[Items from a data source]
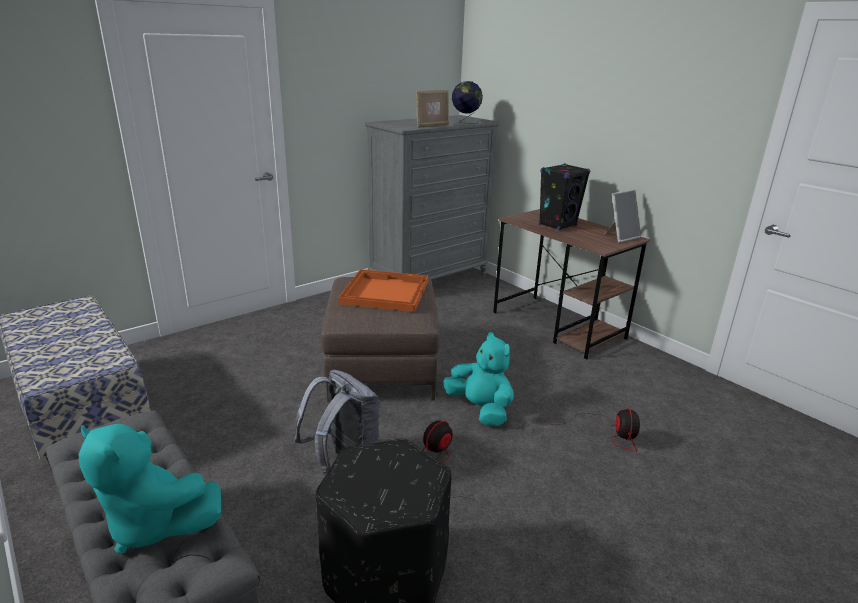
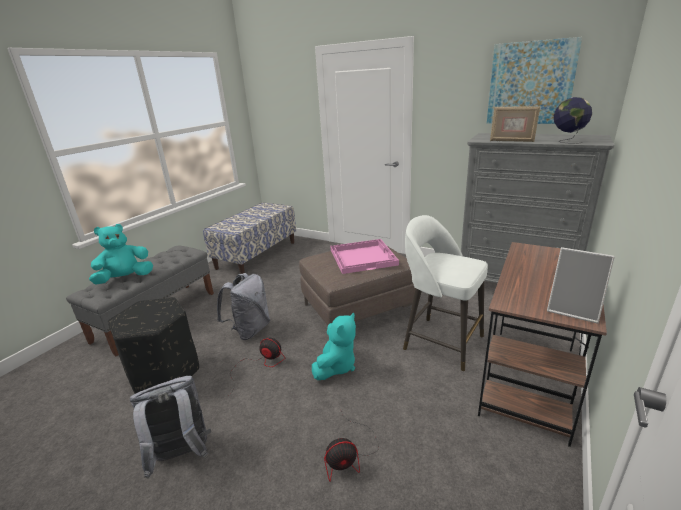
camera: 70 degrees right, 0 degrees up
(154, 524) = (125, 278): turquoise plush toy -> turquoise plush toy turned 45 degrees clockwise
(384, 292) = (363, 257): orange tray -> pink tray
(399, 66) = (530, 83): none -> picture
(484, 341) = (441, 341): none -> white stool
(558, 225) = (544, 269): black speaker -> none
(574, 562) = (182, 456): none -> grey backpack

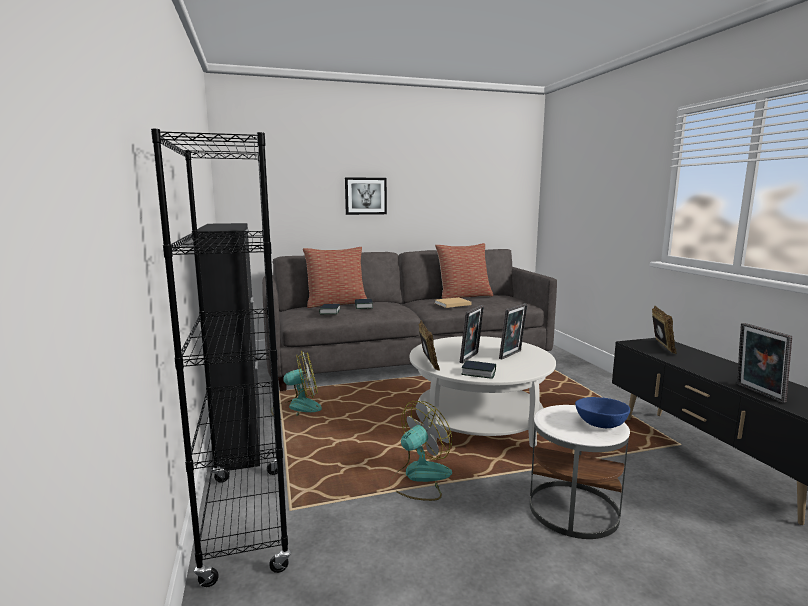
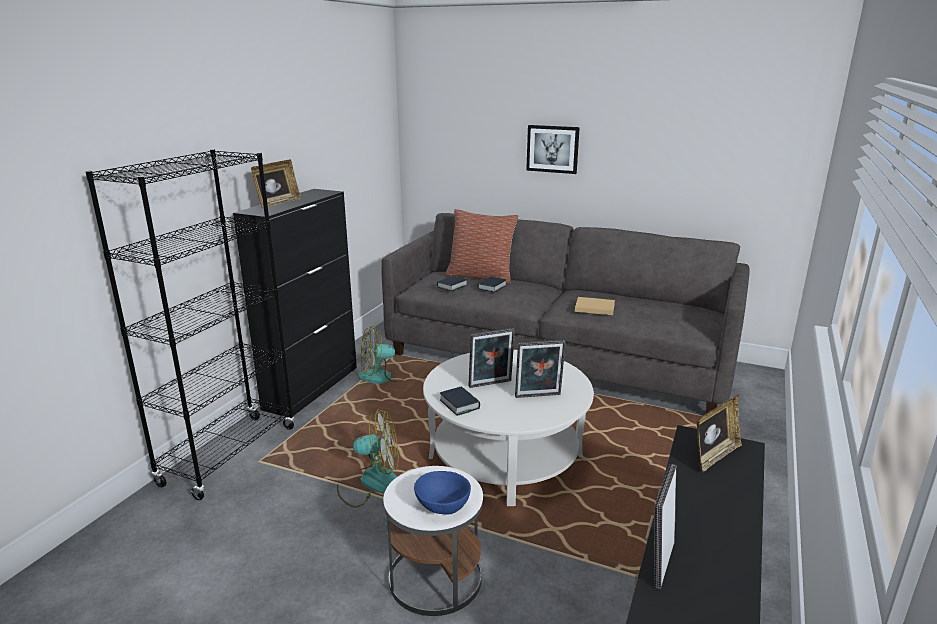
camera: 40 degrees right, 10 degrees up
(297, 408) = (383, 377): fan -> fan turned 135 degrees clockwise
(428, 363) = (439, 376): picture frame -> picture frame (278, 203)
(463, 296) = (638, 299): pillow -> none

__WORK ITEM__. Look through the entries and give the number of lines containing the word "clockwise". Add nothing else.

__EXERCISE OUTPUT__. 2